The function of this combinational logic circuit can be achieved by the constructive and destructive interference between the input signal(s) and the control signal in each sub-structure. The Difference operation in this combinational logic circuit is the same of output sum in half-adder combinational logic circuit. The Borrow process is the same of XOR gate but in third state (ON-OFF) the output must be OFF instead of ON state. This state is done by launching light at the wavelength of 1550 nm to the Input Port 1 (Port 5) with a Phase equal to 180° and to the Control Port with a Phase equal to 0° always. The state of the Output Ports is OFF according to the value of transmission that is 0.18 (below transmission threshold = 0.25). As a result, the function of half-subtractor combinational logic circuit is achieved. The transmission spectrum of the proposed plasmonic half-subtractor is shown in Figure 3c. Figure 2d,e show the magnetic field distribution of Logic 10 and Logic 11 inputs plasmonic half-subtractor, respectively. The operation of the proposed plasmonic half-subtractor combinational logic circuit is summarized as in Table 2.

3.3. Plasmonic Comparator One-Bit Combinational Logic Circuit

The basic function of a comparator is to compare the magnitudes of two binary quantities to determine the relationship of those quantities [27]. A comparator is a combinational logic circuit with two inputs, three outputs; the three outputs are the Equality (A = B), the Inequality Less Than (ILT), (A < B), and the Inequality More Than (IMT), (A > B). The first output (Equality) is represented by XNOR gate, while the second and third outputs is merged to gather to represent by XOR gate according to Figure 4a,b.

To perform comparator one-bit combinational logic circuit in our structure, we choose the left sub-structure as a structure to perform the Equality (first output) and choose the right sub-structure as a structure to perform the Inequality (merged second and third outputs). To perform the Equality, we choose Port 2 as an Input Port 1, Port 3 as an Input Port 2, the Output Port is Port 4, and the Control Port is Port 1. To perform the Inequality, we choose Port 5 as an Input Port 1, Port 6 as an Input Port 2, the Output Port is Port 8, and the Control Port is Port 7 (see Figure 1).
+++
List the three outputs of the comparator as given in the plasmonic logic circuit excerpt, including the notation for each. The rows below play no part in this work.

> **RECORDS SUPPLIED**:
+++
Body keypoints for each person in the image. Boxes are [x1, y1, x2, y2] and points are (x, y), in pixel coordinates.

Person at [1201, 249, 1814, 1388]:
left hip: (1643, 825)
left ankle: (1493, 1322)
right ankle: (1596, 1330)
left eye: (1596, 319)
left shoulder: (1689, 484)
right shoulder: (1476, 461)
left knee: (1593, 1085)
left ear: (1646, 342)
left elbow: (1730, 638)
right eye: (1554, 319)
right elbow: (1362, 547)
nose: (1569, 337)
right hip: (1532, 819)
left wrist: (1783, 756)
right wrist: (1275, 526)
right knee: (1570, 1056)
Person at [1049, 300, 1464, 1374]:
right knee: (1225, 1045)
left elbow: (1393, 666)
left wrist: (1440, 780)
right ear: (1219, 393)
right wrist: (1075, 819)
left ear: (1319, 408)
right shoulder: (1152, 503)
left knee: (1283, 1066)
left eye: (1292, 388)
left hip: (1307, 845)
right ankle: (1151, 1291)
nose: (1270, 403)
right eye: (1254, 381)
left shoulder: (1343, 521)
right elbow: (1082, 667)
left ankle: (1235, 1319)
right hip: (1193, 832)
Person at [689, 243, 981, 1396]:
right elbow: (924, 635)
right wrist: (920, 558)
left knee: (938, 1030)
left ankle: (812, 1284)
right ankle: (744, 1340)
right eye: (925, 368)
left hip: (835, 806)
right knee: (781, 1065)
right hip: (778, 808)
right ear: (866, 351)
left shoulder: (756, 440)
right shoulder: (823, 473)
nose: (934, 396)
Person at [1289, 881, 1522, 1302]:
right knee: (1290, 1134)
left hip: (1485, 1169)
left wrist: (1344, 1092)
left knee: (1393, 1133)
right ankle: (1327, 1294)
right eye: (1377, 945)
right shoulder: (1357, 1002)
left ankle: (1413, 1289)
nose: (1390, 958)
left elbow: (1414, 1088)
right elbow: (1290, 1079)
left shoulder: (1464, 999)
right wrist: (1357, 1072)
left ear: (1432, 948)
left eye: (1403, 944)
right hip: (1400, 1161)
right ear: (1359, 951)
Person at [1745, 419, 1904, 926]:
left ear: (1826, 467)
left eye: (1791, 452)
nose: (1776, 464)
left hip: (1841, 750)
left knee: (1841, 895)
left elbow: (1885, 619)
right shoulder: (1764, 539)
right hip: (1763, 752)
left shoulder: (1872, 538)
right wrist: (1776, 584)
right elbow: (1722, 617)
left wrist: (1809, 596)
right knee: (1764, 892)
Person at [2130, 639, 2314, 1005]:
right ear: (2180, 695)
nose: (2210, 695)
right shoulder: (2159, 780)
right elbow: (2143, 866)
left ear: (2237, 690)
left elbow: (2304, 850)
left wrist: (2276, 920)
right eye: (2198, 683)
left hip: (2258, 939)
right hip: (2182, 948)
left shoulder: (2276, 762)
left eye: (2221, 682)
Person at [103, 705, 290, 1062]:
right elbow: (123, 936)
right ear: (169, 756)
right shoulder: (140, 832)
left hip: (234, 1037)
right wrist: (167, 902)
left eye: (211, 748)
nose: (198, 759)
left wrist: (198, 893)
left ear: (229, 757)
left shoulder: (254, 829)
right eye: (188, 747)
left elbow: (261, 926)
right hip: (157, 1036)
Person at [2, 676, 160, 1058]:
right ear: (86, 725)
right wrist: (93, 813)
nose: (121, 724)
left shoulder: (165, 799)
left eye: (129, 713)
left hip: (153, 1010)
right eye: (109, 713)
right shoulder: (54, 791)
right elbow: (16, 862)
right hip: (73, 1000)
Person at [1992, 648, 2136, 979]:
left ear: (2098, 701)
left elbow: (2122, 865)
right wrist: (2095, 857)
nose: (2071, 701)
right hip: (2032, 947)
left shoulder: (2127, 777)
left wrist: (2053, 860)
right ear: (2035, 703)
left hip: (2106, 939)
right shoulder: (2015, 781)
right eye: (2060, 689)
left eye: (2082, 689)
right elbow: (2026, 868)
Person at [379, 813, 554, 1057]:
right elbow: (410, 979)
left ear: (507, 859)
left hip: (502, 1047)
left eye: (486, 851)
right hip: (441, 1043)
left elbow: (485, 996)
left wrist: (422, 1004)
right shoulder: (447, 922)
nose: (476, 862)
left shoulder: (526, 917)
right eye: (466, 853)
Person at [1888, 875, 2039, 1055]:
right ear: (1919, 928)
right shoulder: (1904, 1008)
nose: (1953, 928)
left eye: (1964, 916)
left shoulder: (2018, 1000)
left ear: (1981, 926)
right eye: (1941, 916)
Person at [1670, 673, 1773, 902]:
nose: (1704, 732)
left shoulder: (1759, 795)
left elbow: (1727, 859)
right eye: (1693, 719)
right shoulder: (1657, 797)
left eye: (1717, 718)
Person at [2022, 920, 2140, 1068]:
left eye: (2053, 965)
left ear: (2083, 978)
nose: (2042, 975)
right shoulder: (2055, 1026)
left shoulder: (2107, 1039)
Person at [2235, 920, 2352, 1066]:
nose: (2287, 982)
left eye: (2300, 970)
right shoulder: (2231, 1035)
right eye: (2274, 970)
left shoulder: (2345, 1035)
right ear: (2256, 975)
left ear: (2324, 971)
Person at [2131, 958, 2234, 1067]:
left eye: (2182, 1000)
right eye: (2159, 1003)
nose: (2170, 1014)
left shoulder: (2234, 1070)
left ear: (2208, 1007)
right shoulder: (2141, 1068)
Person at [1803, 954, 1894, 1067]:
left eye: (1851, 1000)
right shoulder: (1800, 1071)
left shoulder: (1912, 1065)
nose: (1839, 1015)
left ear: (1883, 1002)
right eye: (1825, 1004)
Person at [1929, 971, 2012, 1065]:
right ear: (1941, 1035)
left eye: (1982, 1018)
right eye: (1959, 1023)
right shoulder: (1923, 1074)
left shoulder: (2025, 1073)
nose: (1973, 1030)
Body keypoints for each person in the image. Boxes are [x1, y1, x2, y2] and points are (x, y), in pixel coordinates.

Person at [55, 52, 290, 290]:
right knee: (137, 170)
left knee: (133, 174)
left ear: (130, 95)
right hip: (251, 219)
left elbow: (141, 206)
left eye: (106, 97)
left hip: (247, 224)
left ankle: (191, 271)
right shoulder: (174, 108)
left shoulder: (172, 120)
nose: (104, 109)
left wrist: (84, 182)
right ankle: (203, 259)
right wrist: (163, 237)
+++
> **WRITTEN SOLUTION**:
- Equality (A = B)
- Inequality Less Than (ILT), (A < B)
- Inequality More Than (IMT), (A > B)